When I returned from holiday to work recently, I had 180 emails.
I was chuffed, as I was expecting a lot more.In the past, over 300 hasn’t been uncommon for a week away from the office. I’m assuming that, should I ever go away for more than two weeks, hitting four figures is entirely possible. I’ll then need another holiday to recover once I’ve cleared them.
A sense of creeping dread always accompanies the last couple of days of precious freedom, with the knowledge of the impending email marathon looming large on the horizon.
The fact that everyone you see during your first morning back asks how your break was, and allows you enough time to say “It rained quite a lot, and I caught Ebola...” before jumping in and asking what you’re doing about their email, doesn’t help.
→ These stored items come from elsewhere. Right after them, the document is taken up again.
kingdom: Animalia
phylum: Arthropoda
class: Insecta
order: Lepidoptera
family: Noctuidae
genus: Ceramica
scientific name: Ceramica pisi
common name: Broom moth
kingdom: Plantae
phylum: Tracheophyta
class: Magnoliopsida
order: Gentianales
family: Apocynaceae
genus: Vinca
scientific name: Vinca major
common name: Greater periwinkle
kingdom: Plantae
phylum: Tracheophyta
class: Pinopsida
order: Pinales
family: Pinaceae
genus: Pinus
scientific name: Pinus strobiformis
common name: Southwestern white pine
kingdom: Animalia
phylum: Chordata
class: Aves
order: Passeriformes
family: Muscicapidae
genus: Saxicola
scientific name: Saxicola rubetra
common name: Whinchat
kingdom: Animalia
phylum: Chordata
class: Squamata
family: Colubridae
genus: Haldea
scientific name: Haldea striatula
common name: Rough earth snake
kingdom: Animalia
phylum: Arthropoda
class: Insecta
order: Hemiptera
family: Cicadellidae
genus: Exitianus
Apparently, replying with “I reckon I’ll hit Tuesday before lunch, so if you sent it after that come back tomorrow.” is considered unhelpful, whilst saying “Email? I can’t even remember who you are.” is ‘unprofessional’.
Trawling through an endless series of conversations that have all resolved themselves, or getting cracking on a task, only to discover that “we sorted that. Sorry – didn’t I email you?” is a wretched experience we could all do without.
My colleagues could probably do without me going bulgy-eyed and spluttery too, come to think of it.
Guess what? German efficiency can help with this! Car giants Daimler have instigated a policy that allows their employees to choose: Come back to a metric motherload of mail, or have an out of office message that informs the sender their email is being deleted, and they can either send it again when you’re back, or contact someone else if its urgent.
This isn’t a rare case of our Germanic chums showing a sense of humour either. As you might expect, they’ve done some studies into work-life balance, and have the wellbeing of their workforce at heart, largely because a happy worker is an efficient worker.
Having discussed this idea with a couple of my colleagues (when I should probably have been reading last Wednesday afternoon’s emails), what seemed like a bonkers idea to start with steadily became of work of genius when scrutinized.
A large percentage of my emails are parts of an exchange that people thought I needed to know about. Great – send me the last one when I get back, or let me know the specific bit that affects me.
Another bunch of missives are the informational “Fire drill on Tuesday, photocopier broken, who licked my yoghurt?” ones – useless by the time I return (except maybe the yoghurt one, as I normally do that, so who else is?).
The junk mail offering to enlarge certain bits of my body, and general advertising, would be eliminated too.
It’s great idea – I could get straight back into the really important task of sending my colleagues loads of emails first thing on Monday.
This post first appeared as my "Thank grumpy it's Friday" column, in the North West Evening Mail, on the 22nd of August 2014, where it was retitled "Email influx sparks dread". You can view the edited version on their website here - it lost the 'needing a 2nd holiday' and 'bulgy-eyed' lines altogether in the edit.
This week saw me suffer one of my most irritating writing problems - whilst daydreaming on my drive home from work, I thought of several killer lines for a column, and then had to desperately try and remember them for the rest of the way home, eventually memorising one key word for each idea (Sorcerer, Manager, Lunch - if you must know) and then repeating those words in time to the music on the stereo. Remarkably, it worked.
I do carry a notebook with me in my man bag but, for some reason, the police find it irritating if you try and write stuff down whilst driving along winding Cumbrian roads.
(This post accompanied by "Blank & Jones present so80s 8", an interesting selection of 12" versions over 3 CDs, that I largely bought for Men Without Hats' "Pop Goes The World", but discovered a great version of Ultravox's "Dancing With Tears In My Eyes" that I hadn't heard before, plus a track called "Gambit" by Cretu, which sounds very Enigma-ish, and is rather fab. It should do really, as he's the geezer in charge of Enigma.)